The Rise of Spanish Anarchism

In 1868, a group of disconnected generals led the first major effort to depose the Spanish monarchy. The same year, Mikhail Bakunin, known as the father of collective anarchism, sent his disciple Giuseppe Fanelli to Spain to organize Spanish farm laborers. Within five years, the number of anarchists in Spain totaled 50,000.

The resulting “glorious revolution” produced in the First Republic. It lasted eleven months before the monarchy was restored.

Spanish history between 1902 and 1929 was marked by profound political and economic turmoil. During the early 1900s, Spanish anarchists merged with the Syndicalist* movement. In 1911, they formed the CNT.** CNT membership grew from 14,000 to 700,000 by 1919. In 1917, the CNT joined forces with the UGT*** to stage the first general strike.

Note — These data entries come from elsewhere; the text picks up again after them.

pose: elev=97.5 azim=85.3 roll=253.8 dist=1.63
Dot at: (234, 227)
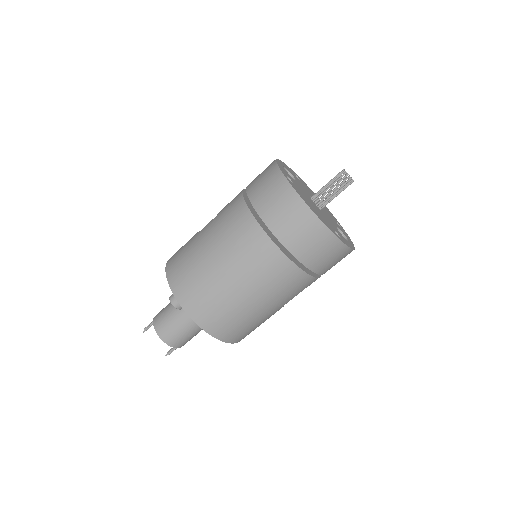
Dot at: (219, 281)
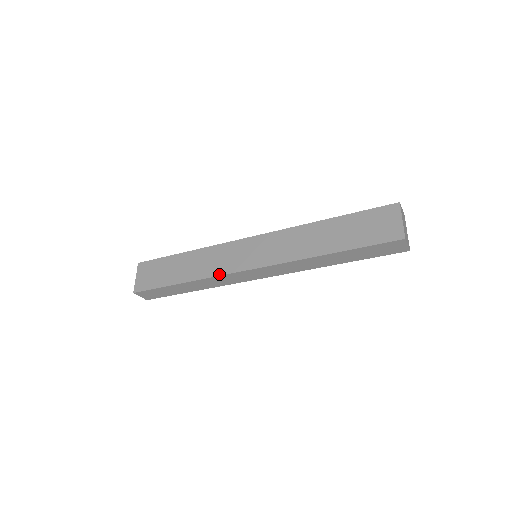
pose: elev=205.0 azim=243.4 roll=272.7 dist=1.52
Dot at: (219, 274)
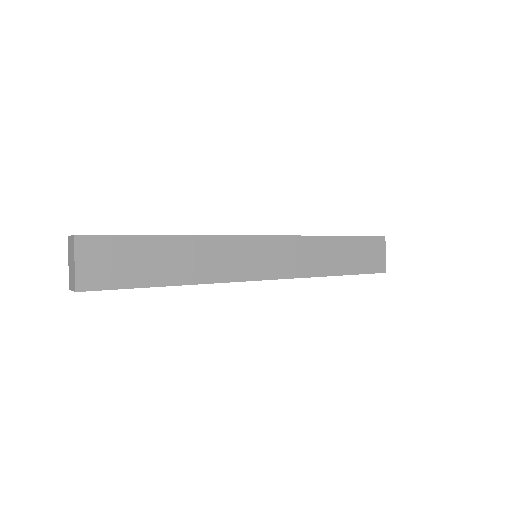
Dot at: (225, 280)
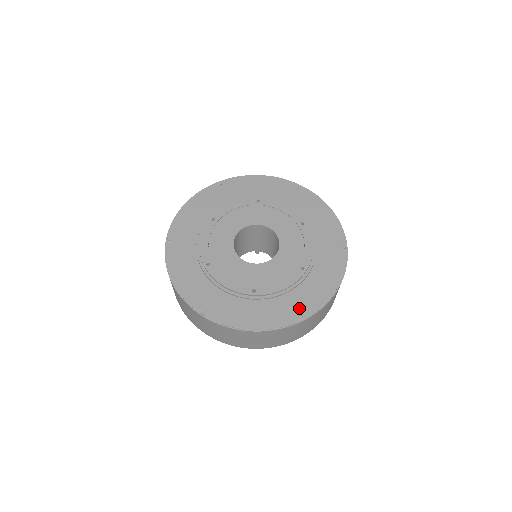
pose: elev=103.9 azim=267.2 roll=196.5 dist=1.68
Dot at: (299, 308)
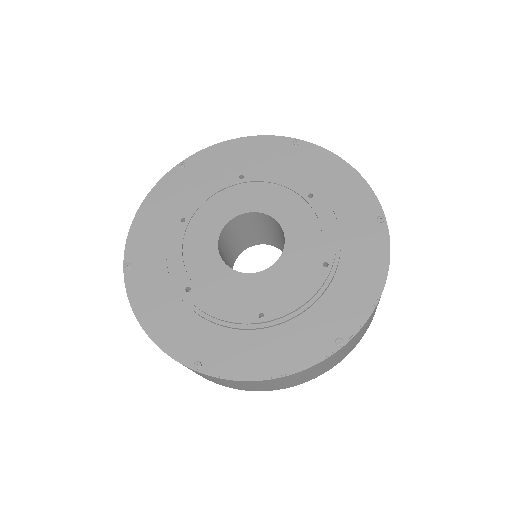
Dot at: (334, 327)
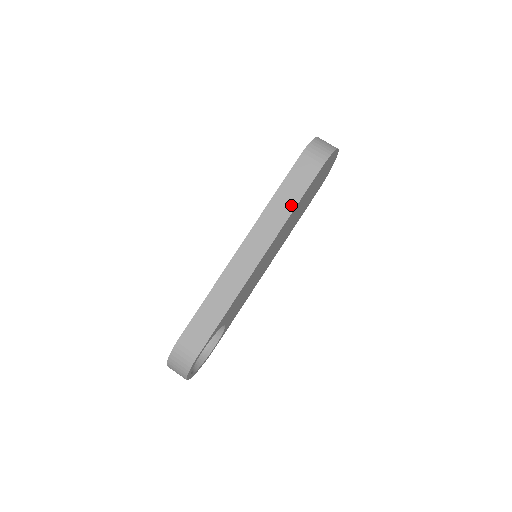
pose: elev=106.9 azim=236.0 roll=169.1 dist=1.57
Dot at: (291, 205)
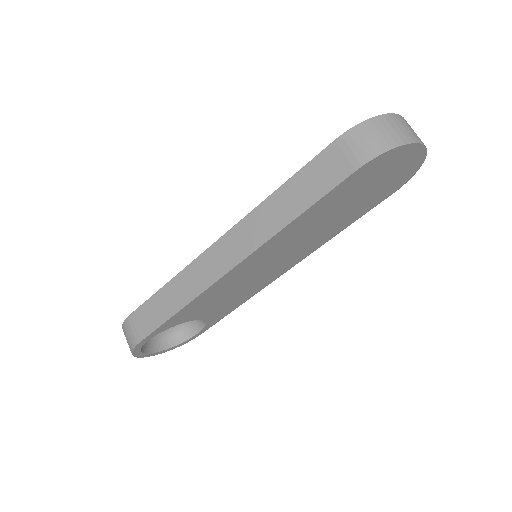
Dot at: (293, 211)
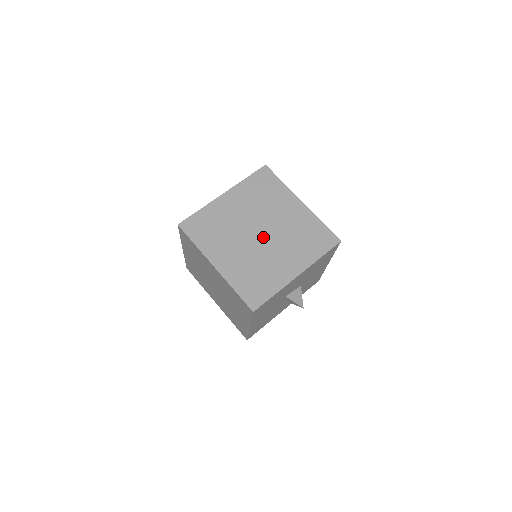
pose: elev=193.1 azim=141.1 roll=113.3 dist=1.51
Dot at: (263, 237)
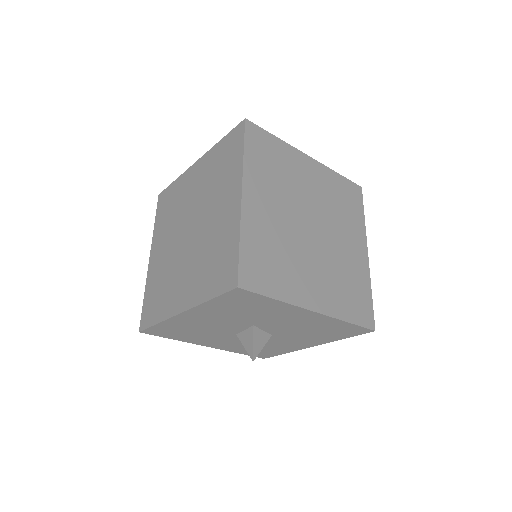
Dot at: (312, 234)
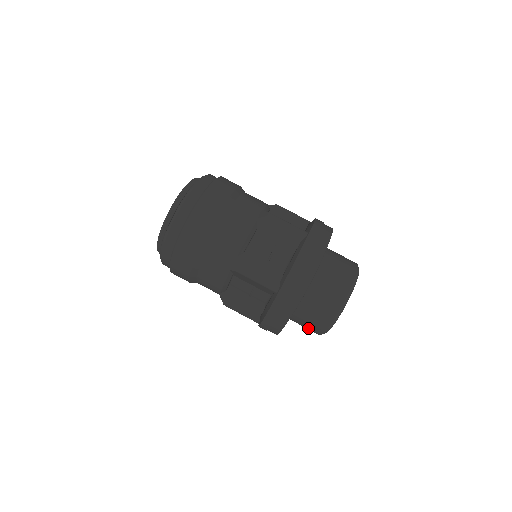
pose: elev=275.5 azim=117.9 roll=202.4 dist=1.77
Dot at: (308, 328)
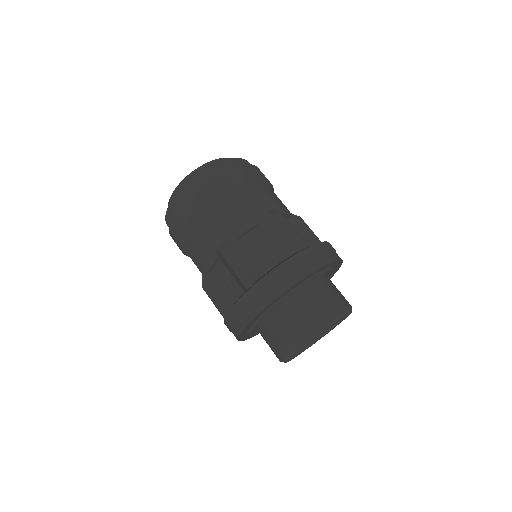
Dot at: (271, 348)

In 1929, continuing popular unrest would lead to Alfonzo XIII’s removal from power and the creation of the Second Republic in 1931.

The Forces Backing Franco’s Coup

From the outset, the Republic faced powerful opposition from the Catholic Church, the Spanish military, wealthy landholders and Spanish and European Banks. Spain was embroiled in virtual civil war from 1933 on, as the forces of reaction engaged armed thugs (as the Falange Espanola) to thwart governmental efforts to carry out land and other democratic reforms.

These forces of reaction also assisted in planning and implementing the fascist coup Franco launched in 1936. The Republic was at a clear disadvantage in resisting the coup, owing to the major support Franco received from fascist Germany and Italy and the covert support he received from Britain and the US.  According to Venturini, Britain, which had major business interests in Spain, directly aided Franco with intelligence and naval support. American oil companies also provided him with oil (while refusing to sell it to Spain’s legitimately elected government), and Ford and other US manufacturers supplied him with trucks.

The International Brigades

Venturini estimates 40,000-50,000 volunteers from 53 countries participated in the International brigades. When Franco captured Catalonia in January 1939 500,000 Republican soldiers and civilians fled across the border to France. Many of the anarchists joined the Maquis, where they played a vital role in liberating France from the Nazis.

Venturini emphasizes that no allied troops fought in the South of France – that these regions were liberated by the Resistance – in many instances before the liberation of Paris.


*Syndicalism is a type of economic system in which industries are owned and managed by the workers.
**CNT Confederación Nacional del Trabajo National Confederation of workers.
***The Unión General de Trabajadores (UGT, General Union of Workers) is a major Spanish trade union, historically affiliated with the Spanish Socialist Workers’ Party (PSOE).
****Rural guerrilla bands of French resistance fighters.